Oysa herkes; özellikle de Nur talebeleri ve Sayın Mehmet Ali Kaya bilmektedir ki, Bediüzzaman Hazretleri Hz. Mehdi (as)'a ait olan bu görevlerin tamamını birden icra etmemiştir.
Hz. Mehdi (as)'ın 1. Vazifesi Darwinist materyalist felsefelerinin tam anlamıyla susturulmasıdır
"...Fen ve felsefenin tasallutiyle (tesiriyle) ve maddiyyun (maddecilik) ve tabiiyyun (Tabiatçılık inancının) beşer içinde intişar etmesiyle (yayılmasıyla) her şeyden evvel felsefeyi ve maddiyyun fikrini (maddeci düşünceyi) TAM SUSTURACAK BİR TARZDA İMANI KURTARMAKTIR." (Beyanat ve Tenvirler, Sayfa 304)
Bediüzzaman Hazretleri'nin kendi döneminde de vefatından sonrasında da "ta Hicri 1400'lere kadar" hiçbir sahada materyalist ve Darwinist felsefeyi tam susturacak şekilde bir başarı sağlanamadı. Materyalist felsefe gücünü kaybetmedi. Darwinist felsefe gücünü kaybetmedi. Dünya üzerinde Darwinist ve materyalist felsefenin gerçek yüzlerinin görülmesi, Dünya üzerindeki yıkıcı etkilerinin kavranması ve bu felsefelerle ciddi anlamda mücadele edilmeye başlanması Bediüzzaman Hazretleri'nin vefatından sonra, taa Hicri 1400'ler itibariyle gerçekleşti. Üstadımız küfrün belini kırdı, ama küfrü tam anlamıyla etkisiz hale getirmedi. Bu görev Üstadımız'ın açıkça bildirdiği gibi "kendisinden sonra gelecek o zat yani Hz. Mehdi (as) tarafından" yerine getirilecektir. Hz. Mehdi (as) kitaplar, yazılar, belgeseller, internet siteleri gibi her türlü ilmi aracı kullanarak, itiraz edilmesi mümkün olmayan bilimsel delilleri ortaya koyarak Darwinist ve materyalist felsefeyi fikren tam olarak yerle bir edecektir. Hz. Mehdi (as) vesilesiyle Darwinizm ve materyalizmin izi dünyadan tam olarak silinecek, bunların sebep olduğu belalar ve fitneler de son bulacaktır.

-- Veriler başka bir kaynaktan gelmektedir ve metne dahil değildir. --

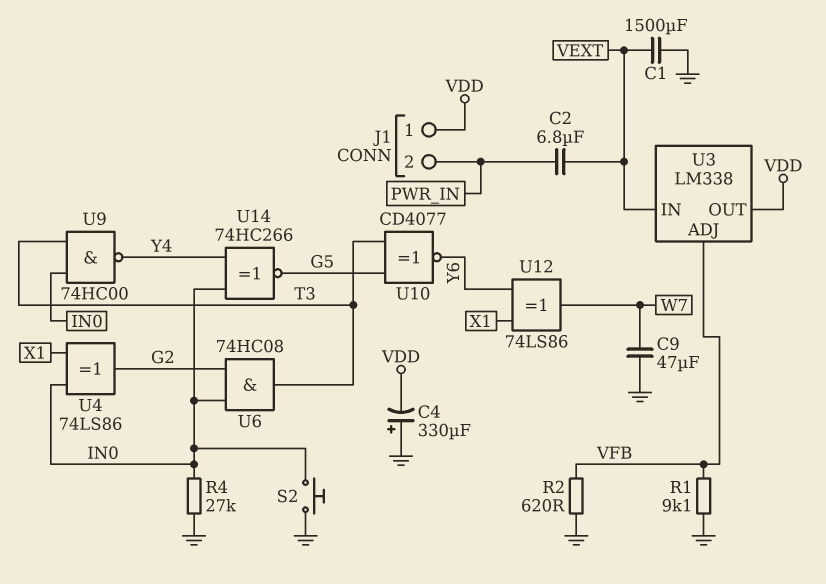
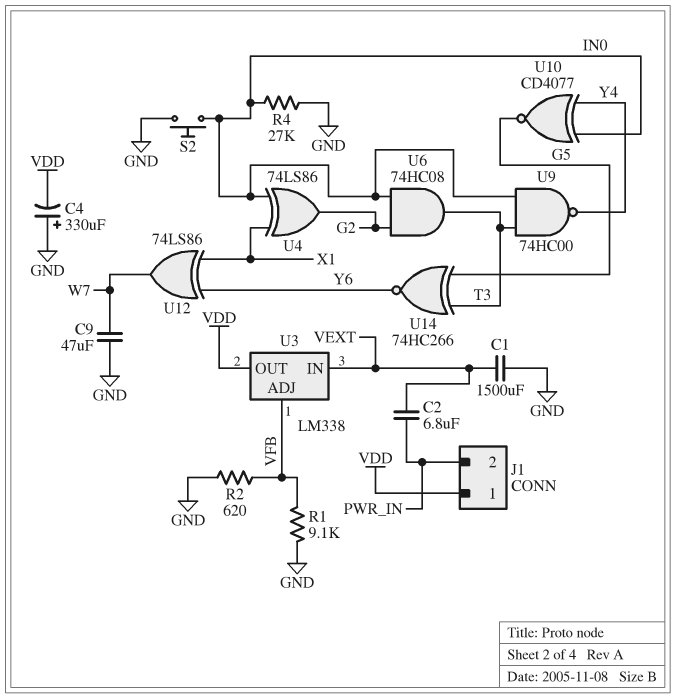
U10: XNOR CD4077 (in G5, in T3, out Y6) -> XNOR CD4077 (in IN0, in Y4, out G5)
U14: XNOR 74HC266 (in IN0, in Y4, out G5) -> XNOR 74HC266 (in G5, in T3, out Y6)

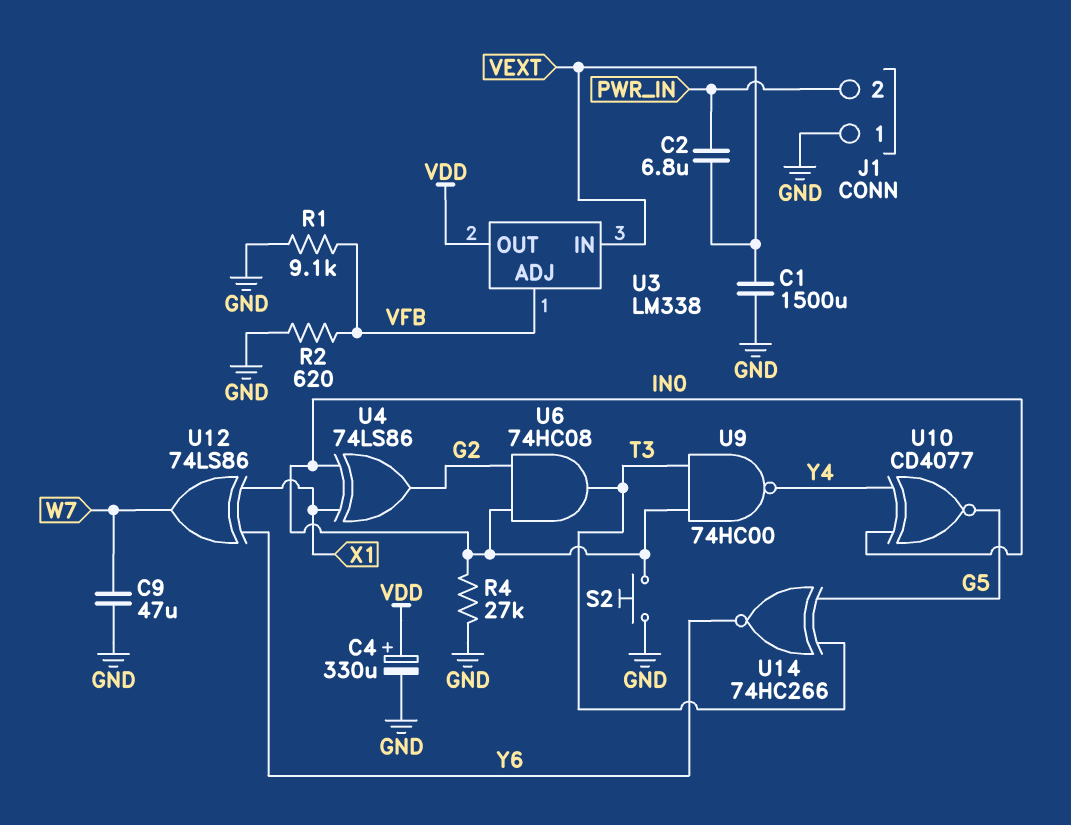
C4: 330uF (plus GND, minus VDD) -> 330uF (plus VDD, minus GND)
J1 pin 1: VDD -> GND

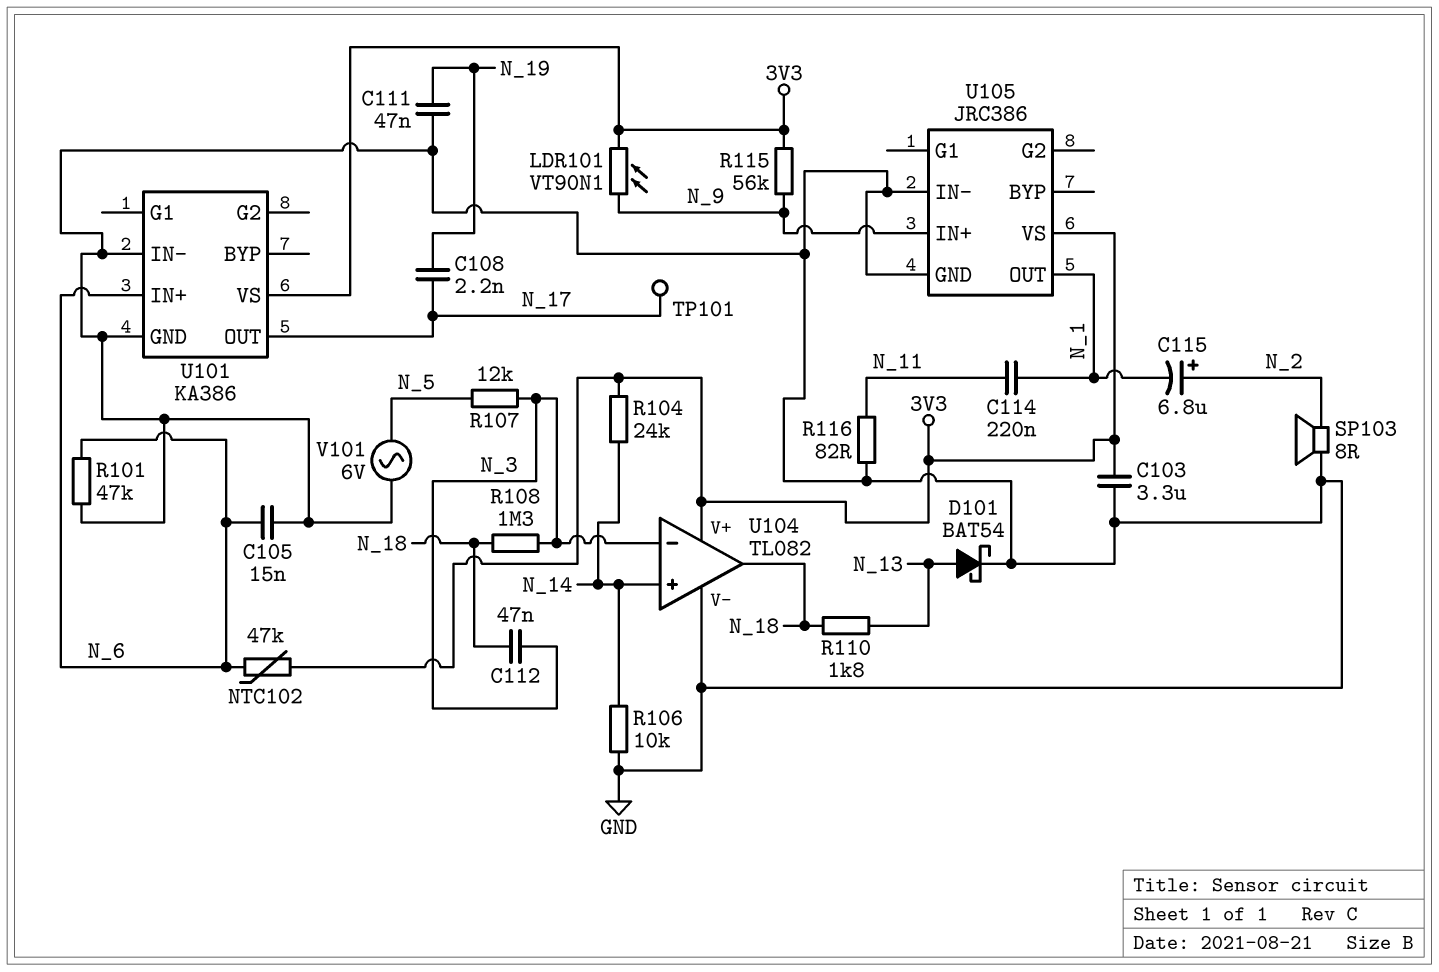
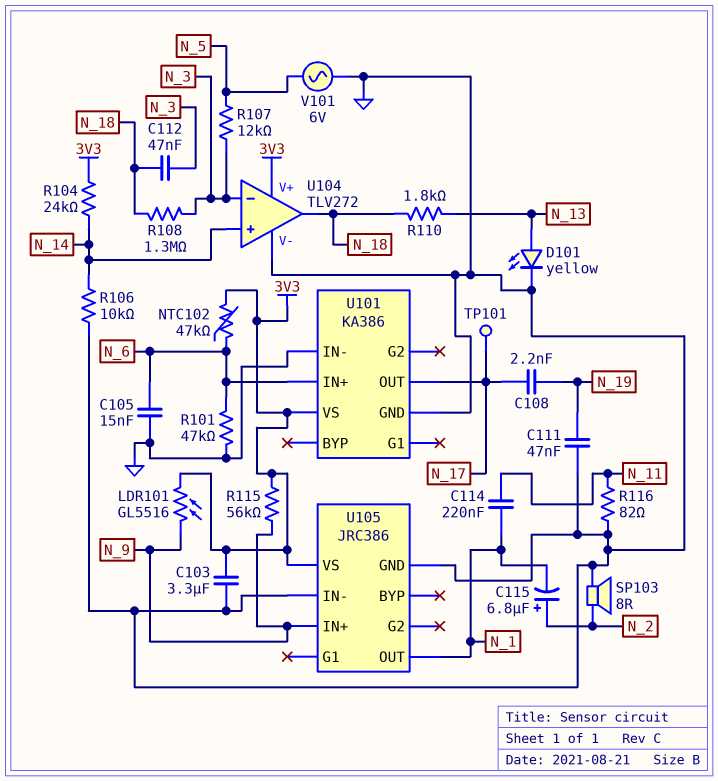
D101: schottky BAT54 (A N_13, K GND) -> LED yellow (A N_13, K GND)
LDR101: VT90N1 (3V3, N_9) -> GL5516 (3V3, N_9)
U104: TL082 -> TLV272

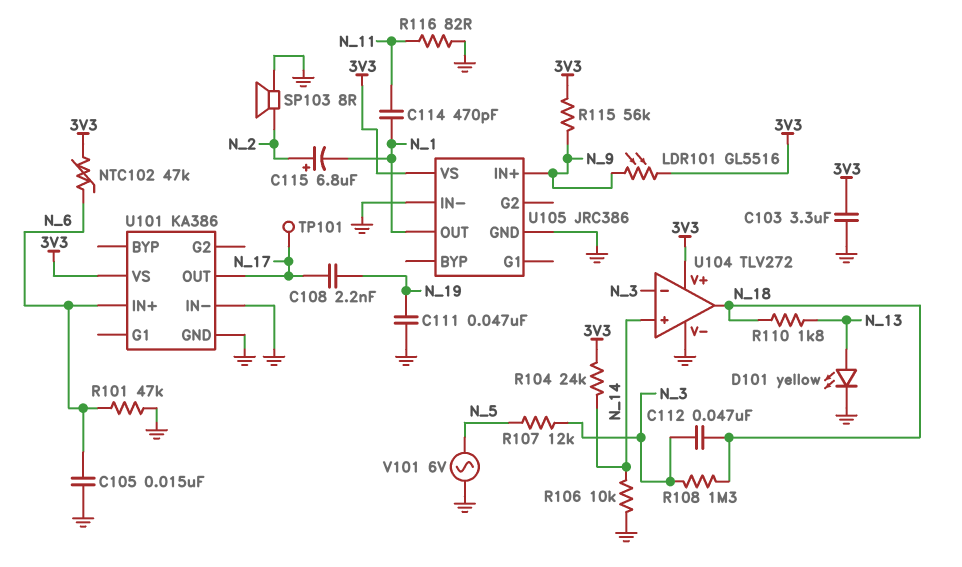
C114: 220nF (N_1, N_11) -> 470pF (N_1, N_11)

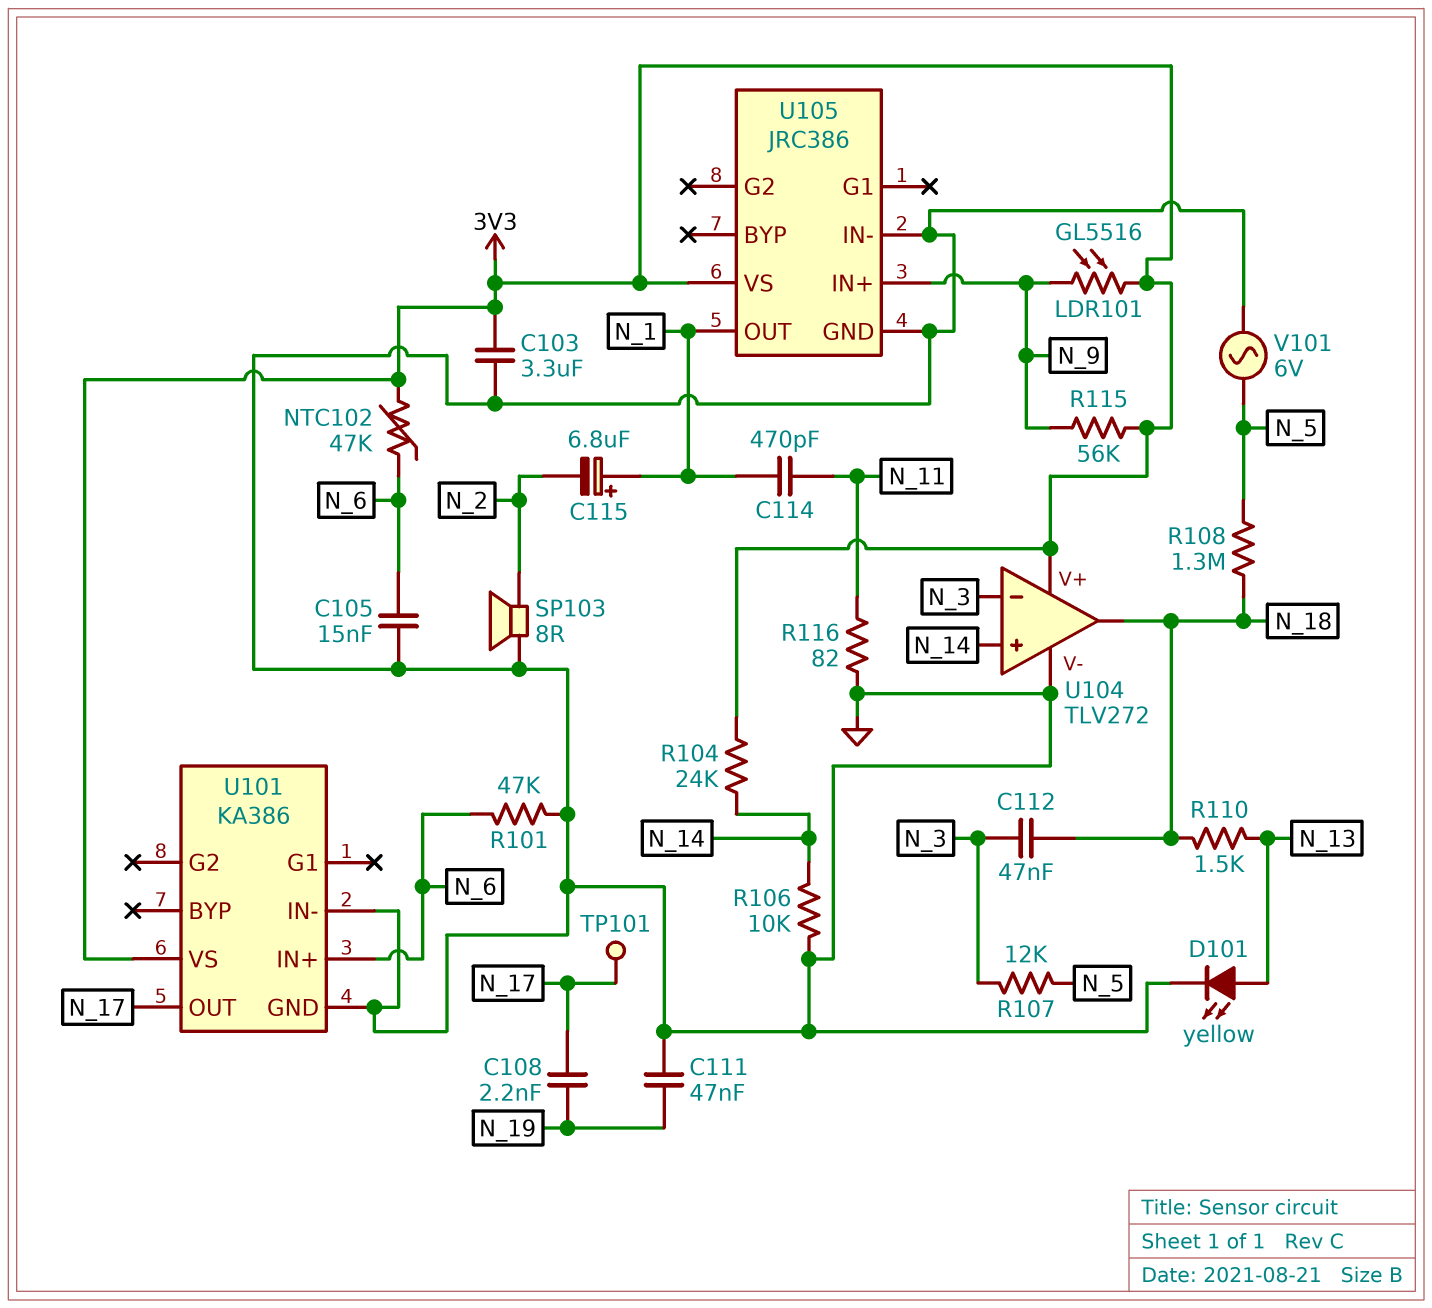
C115: 6.8uF (plus N_2, minus N_1) -> 6.8uF (plus N_1, minus N_2)
R108: 1.3M (N_3, N_18) -> 1.3M (N_5, N_18)
R110: 1.8k (N_13, N_18) -> 1.5k (N_13, N_18)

Hz. Mehdi (as)'ın 2. Vazifesi: Kuran ahlakının dünyaya hakim olmasıdır
İkinci Vazifesi: Hilafet-i Muhammediye (asm) ünvanı ile seair-i İslamiyeyi (İslam ahlakının esaslarını) ihya etmektir. Alem-i İslam'ın vahdetini (İslam aleminin birliğini) nokta-i istinad edip (dayanak noktası yapıp) beşeriyeti maddi ve manevi tehlikelerden ve gadab-i İlahiden (Allah'ın azabından) kurtarmaktır. Bu vazifenin, nokta-i istinad ve hadimleri, milyonlarla efradı bulunan ordular lazımdır. (Emirdağ Lahikası, 259)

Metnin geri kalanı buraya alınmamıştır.